A health check is the simplest question in distributed systems: “Is this service working?” But the answer is rarely binary. A service can be alive but overloaded, connected to the database but unable to reach the cache, or running but with a corrupted configuration. Good health checks distinguish between these states and give the orchestrator enough information to make smart decisions.
Health Check Types
Liveness: "Is the process alive?"
What: Basic process health
When: Kubernetes restarts the pod if liveness fails
Check: Can the HTTP server respond at all?
Endpoint: /healthz
Response: 200 OK or no response (process dead)
NEVER include dependency checks in liveness.
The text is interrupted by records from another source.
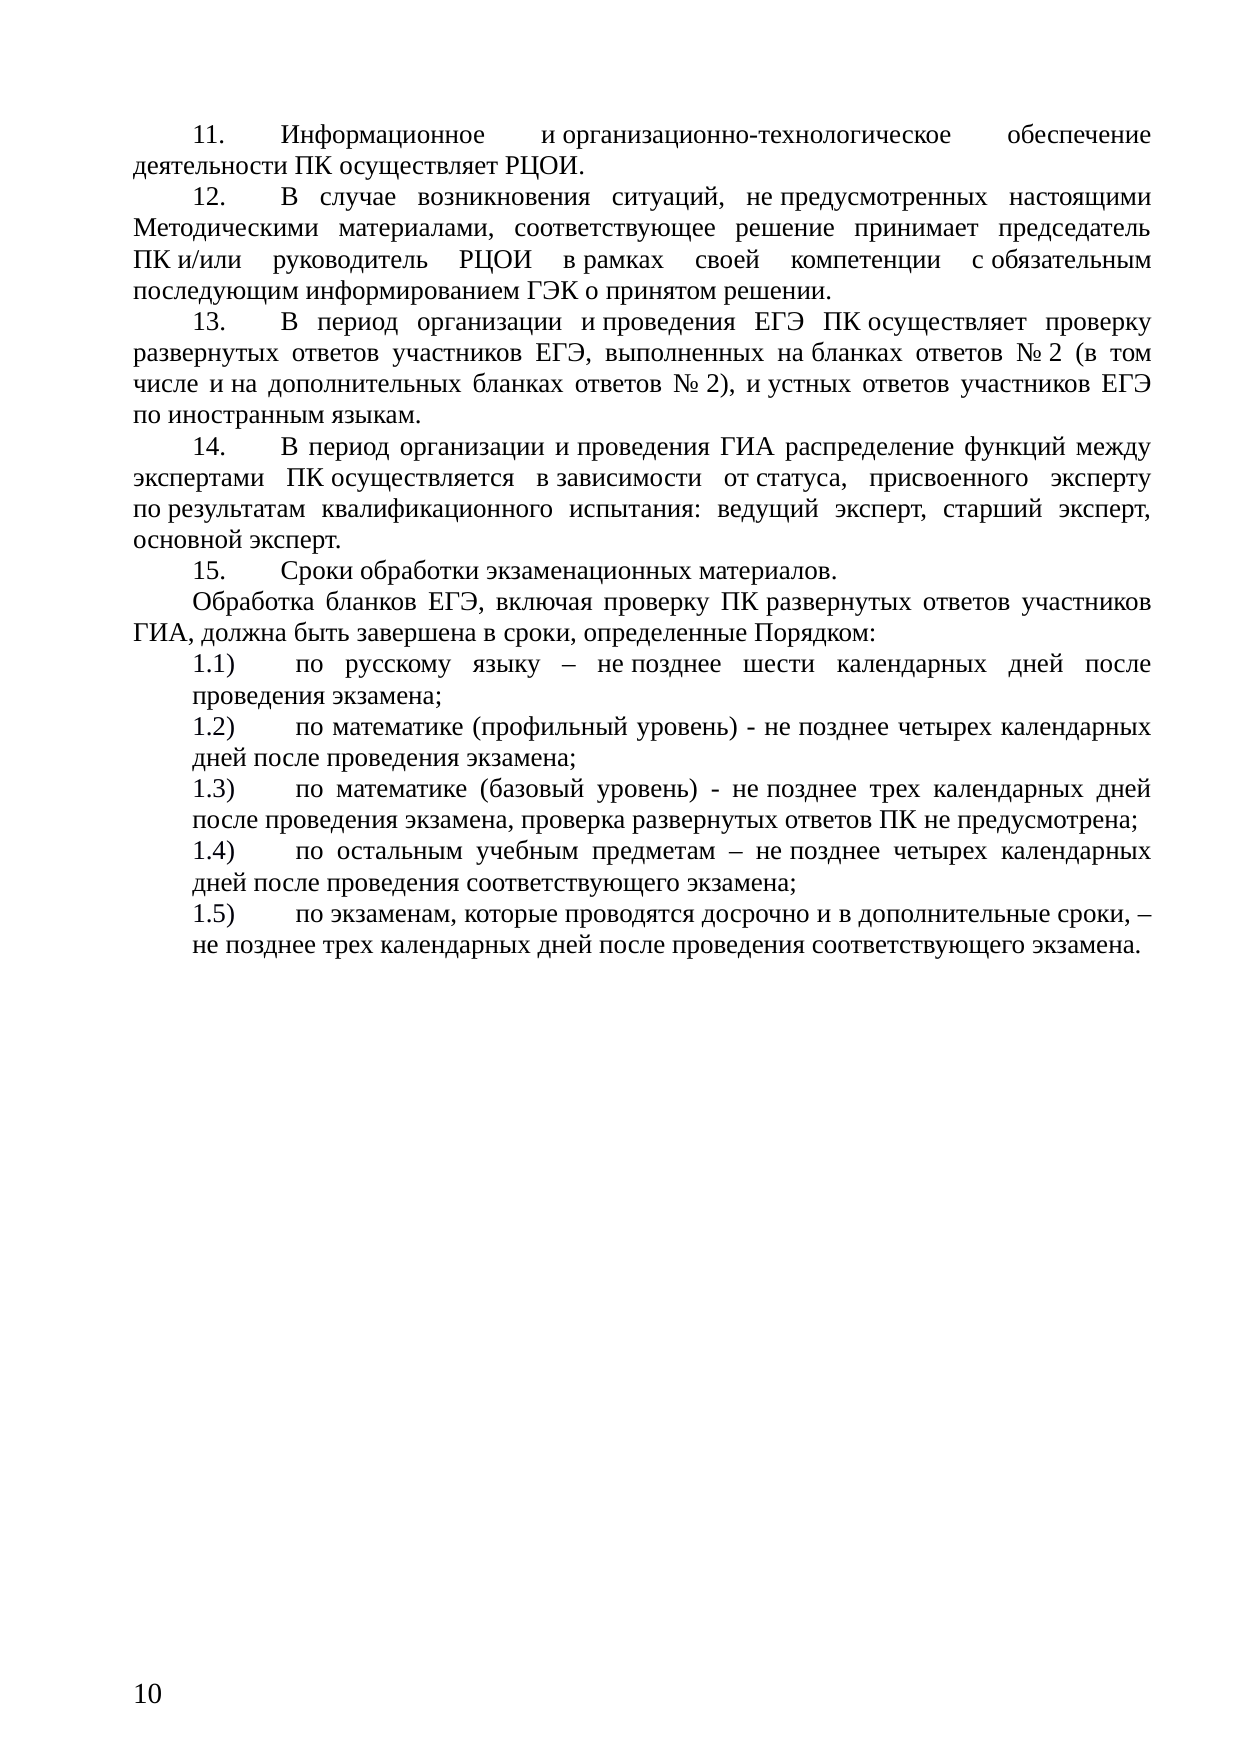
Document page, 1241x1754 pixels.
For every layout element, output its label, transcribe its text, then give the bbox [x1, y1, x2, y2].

list Сроки обработки экзаменационных материалов. [133, 554, 1152, 585]
text Обработка бланков ЕГЭ, включая проверку ПК развернутых ответов участников ГИА, должна быть завершена в сроки, определенные Порядком: [133, 585, 1152, 648]
subtitle по русскому языку – не позднее шести календарных дней после проведения экзамена; [192, 648, 1152, 710]
list В период организации и проведения ГИА распределение функций между экспертами ПК осуществляется в зависимости от статуса, присвоенного эксперту по результатам квалификационного испытания: ведущий эксперт, старший эксперт, основной эксперт. [133, 429, 1152, 554]
list В случае возникновения ситуаций, не предусмотренных настоящими Методическими материалами, соответствующее решение принимает председатель ПК и/или руководитель РЦОИ в рамках своей компетенции с обязательным последующим информированием ГЭК о принятом решении. [133, 180, 1152, 305]
list Информационное и организационно-технологическое обеспечение деятельности ПК осуществляет РЦОИ. [133, 118, 1152, 180]
subtitle по экзаменам, которые проводятся досрочно и в дополнительные сроки, – не позднее трех календарных дней после проведения соответствующего экзамена. [192, 897, 1152, 959]
subtitle по остальным учебным предметам – не позднее четырех календарных дней после проведения соответствующего экзамена; [192, 834, 1152, 897]
subtitle по математике (профильный уровень) - не позднее четырех календарных дней после проведения экзамена; [192, 710, 1152, 772]
list В период организации и проведения ЕГЭ ПК осуществляет проверку развернутых ответов участников ЕГЭ, выполненных на бланках ответов № 2 (в том числе и на дополнительных бланках ответов № 2), и устных ответов участников ЕГЭ по иностранным языкам. [133, 305, 1152, 429]
subtitle по математике (базовый уровень) - не позднее трех календарных дней после проведения экзамена, проверка развернутых ответов ПК не предусмотрена; [192, 772, 1152, 834]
If the database is down and your liveness check fails,
Kubernetes will restart your pod. The database is STILL down.
Now you have a restart loop instead of a degraded service.
Readiness: "Can this instance serve traffic?"
What: Is this instance ready to handle requests?
When: Load balancer removes instance if readiness fails
Check: Dependencies available, warmup complete, not draining?
Endpoint: /ready
Response: 200 (serve traffic) or 503 (remove from pool)
Include dependency checks in readiness.
If the database is down, this instance cannot serve requests.
Load balancer routes to healthy instances instead.
Startup: "Has the service finished initializing?"
What: One-time check during boot
When: Prevents liveness/readiness checks during slow startup
Check: Migrations complete, cache warmed, config loaded?
Endpoint: /startup
Response: 200 when ready, 503 during init
Implementation
from datetime import datetime, timedelta
class HealthChecker:
"""Production health check implementation."""
def liveness(self):
"""Simple liveness: is the process working?"""
return {"status": "ok", "timestamp": datetime.utcnow().isoformat()}
def readiness(self):
"""Readiness: can this instance serve traffic?"""
checks = {
"database": self.check_database(),
"cache": self.check_cache(),
"disk_space": self.check_disk(),
"memory": self.check_memory(),
}
# All critical checks must pass
critical = ["database"]
critical_healthy = all(
checks[c]["status"] == "healthy" for c in critical
)
return {
"status": "ready" if critical_healthy else "not_ready",
"checks": checks,
"timestamp": datetime.utcnow().isoformat(),
}
def deep_health(self):
"""Deep health: full system diagnostic (not for orchestrator)."""
return {
"status": "detailed",
"version": self.app_version,
"uptime_seconds": self.uptime(),
"checks": {
"database": self.check_database_detailed(),
"cache": self.check_cache_detailed(),
"external_apis": self.check_external_apis(),
"queue": self.check_message_queue(),
"disk": self.check_disk_detailed(),
"memory": self.check_memory_detailed(),
"cpu": self.check_cpu(),
},
"metrics": {
"requests_per_second": self.rps(),
"error_rate": self.error_rate(),
"p99_latency_ms": self.p99_latency(),
},
}
def check_database(self):
"""Quick database connectivity check."""
try:
# Simple query with timeout
self.db.execute("SELECT 1", timeout=2)
return {"status": "healthy", "latency_ms": self.last_db_latency}
except Exception as e:
return {"status": "unhealthy", "error": str(e)}
Anti-Patterns
| Anti-Pattern | Consequence | Fix |
|---|---|---|
| Dependency check in liveness probe | Restart loops when dependency is down | Only process health in liveness |
| Health check hits production database hard | Health checks cause load | Lightweight query with timeout |
| No timeout on health checks | Health check hangs, blocks orchestrator | 2-3 second timeout on all checks |
| Same endpoint for all check types | Cannot distinguish liveness vs readiness | Separate endpoints: /healthz, /ready, /health |
| Expose deep health publicly | Security information leakage | Deep health behind auth, basic health public |
Health checks are the communication protocol between your service and the infrastructure. They tell load balancers, orchestrators, and monitoring systems exactly what they need to know to make intelligent decisions about traffic routing, scaling, and alerting.